Non-Stationary Stochastic Multi-Armed Bandits¶

A well-known and well-studied variant of the stochastic Multi-Armed Bandits is the so-called Non-Stationary Stochastic Multi-Armed Bandits. I give here a short introduction, with references below. If you are in a hurry, please read the first two pages of this recent article instead (arXiv:1802.08380).

  • The first studied variant considers piece-wise stationary problems, also referred to as abruptly changing, where the distributions of the $K$ arms are stationary on some intervals $[T_i,\ldots,T_{i+1}]$ with some abrupt change points $(T_i)$.
    • It is always assumed that the location of the change points are unknown to the user, otherwise the problem is not harder: just play your favorite algorithm, and restart it at each change point.
    • The change points can be fixed or randomly generated, but it is assumed that they are generated with a random source being oblivious of the user’s actions, so we can always consider that they were already generated before the game starts.
    • For instance, Arms.geometricChangePoints() generates some change point if we assume that at every time step $t=1,\ldots,T]$, there is a (small) probability p to have a change point.
    • The number of change points is usually denoted $L$ or $\Upsilon_T$, and should not be a constant w.r.t. $T$ (otherwise when $T\to\infty$ only the last section counts and give a stationary problem so it is not harder).

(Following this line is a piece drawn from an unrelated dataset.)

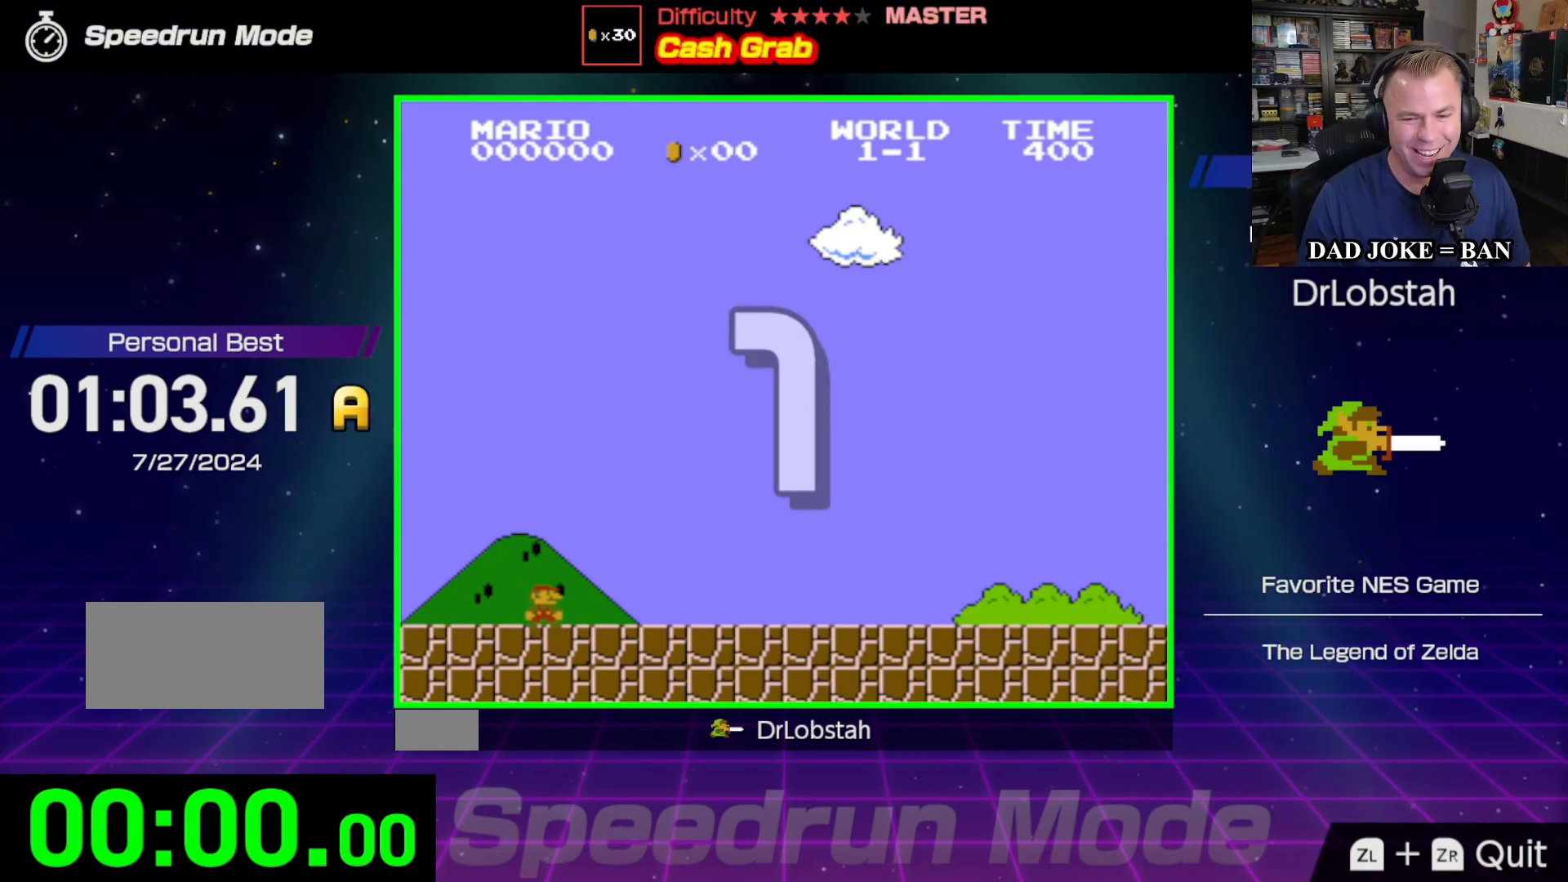
{"buttons": ["B", "DPAD_RIGHT"], "events": []}
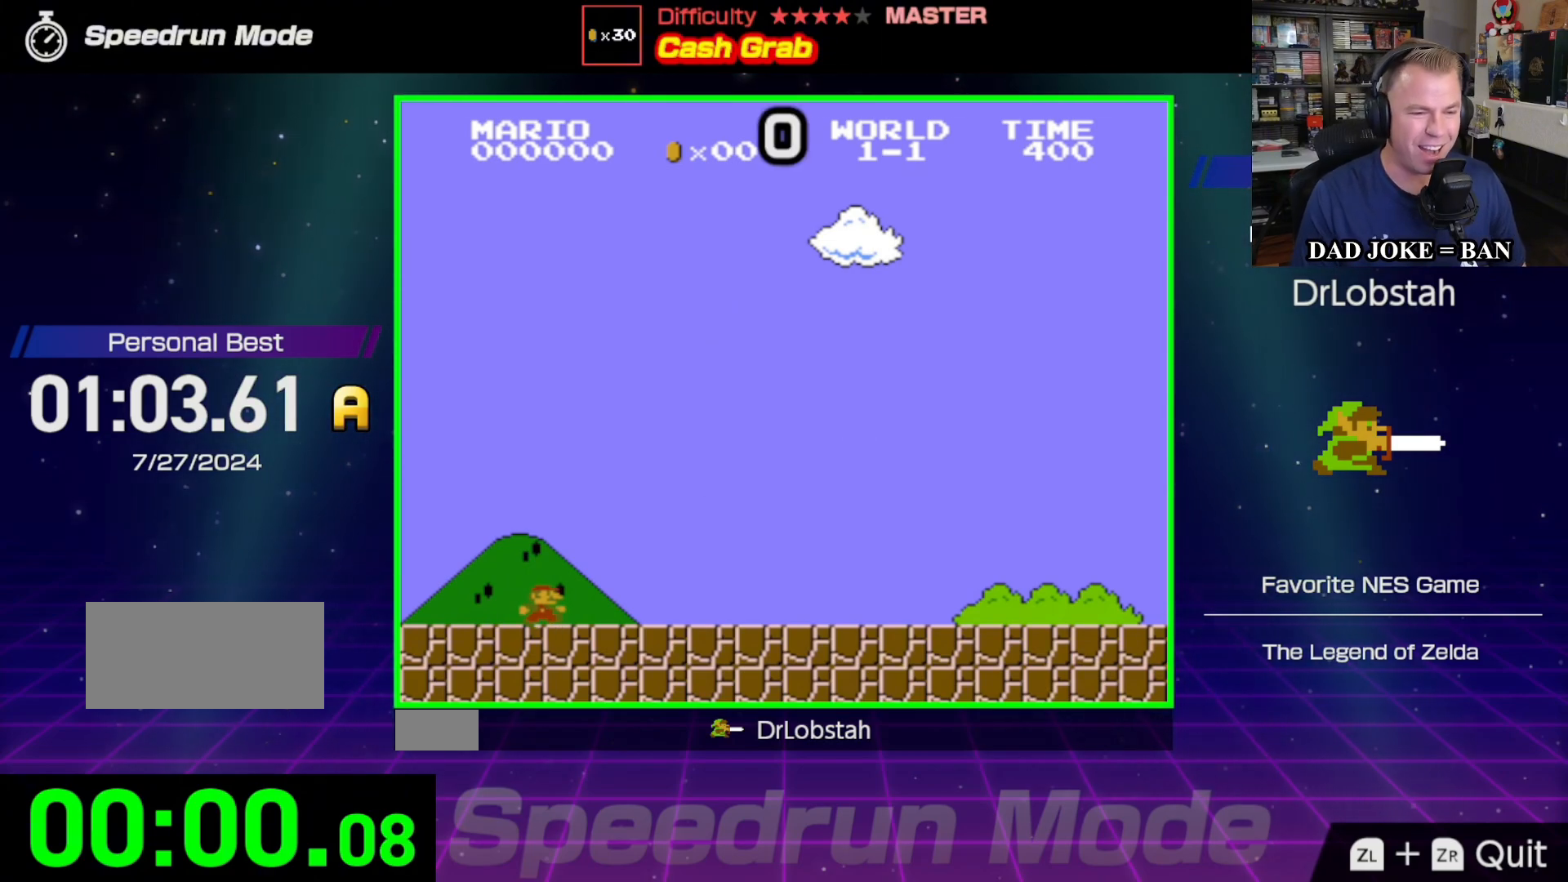
{"buttons": ["B", "DPAD_RIGHT"], "events": []}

Some algorithms require to know the value of $\Upsilon_T$, or at least an upper-bound, and some algorithms try to be efficient without knowing it (this is what we want!).
    • The goal is to have an efficient algorithm, but of course if $\Upsilon_T = \mathcal{O}(T)$ the problem is too hard to hope to be efficient and any algorithm will suffer a linear regret (i.e., be as efficient as a naive random strategy).
  • Another variant is the slowly varying problem, where the rewards $r(t) = r_{A(t),t}$ is sampled at each time from a parametric distribution, and the parameter(s) change at each time (usually parametrized by its mean). If we focus on 1D exponential families, or any family of distributions parametrized by their mean $\mu$, we denote this by having $r(t) \sim D(\mu_{A(t)}(t))$ where $\mu_k(t)$ can be varying with the time. The slowly varying hypothesis is that every time step can be a break point, and that the speed of change $|\mu_k(t+1) - \mu_k(t)|$ is bounded.
  • Other variants include harder settings.
    • For instance, we can consider that an adversarial is deciding the change points, by being adaptative to the user’s actions. I consider it harder, as always with adversarial problems, and not very useful to model real-world problems.
    • Another harder setting is a “pseudo-Markovian rested” point-of-view: the mean (or parameters) of an arm’s distribution can change only when it is sampled, either from time to time or at each time step. It makes sense for some applications, for instance Julien’s work (in SequeL Inria team), but for others it doesn’t really make sense (e.g., cognitive radio applications).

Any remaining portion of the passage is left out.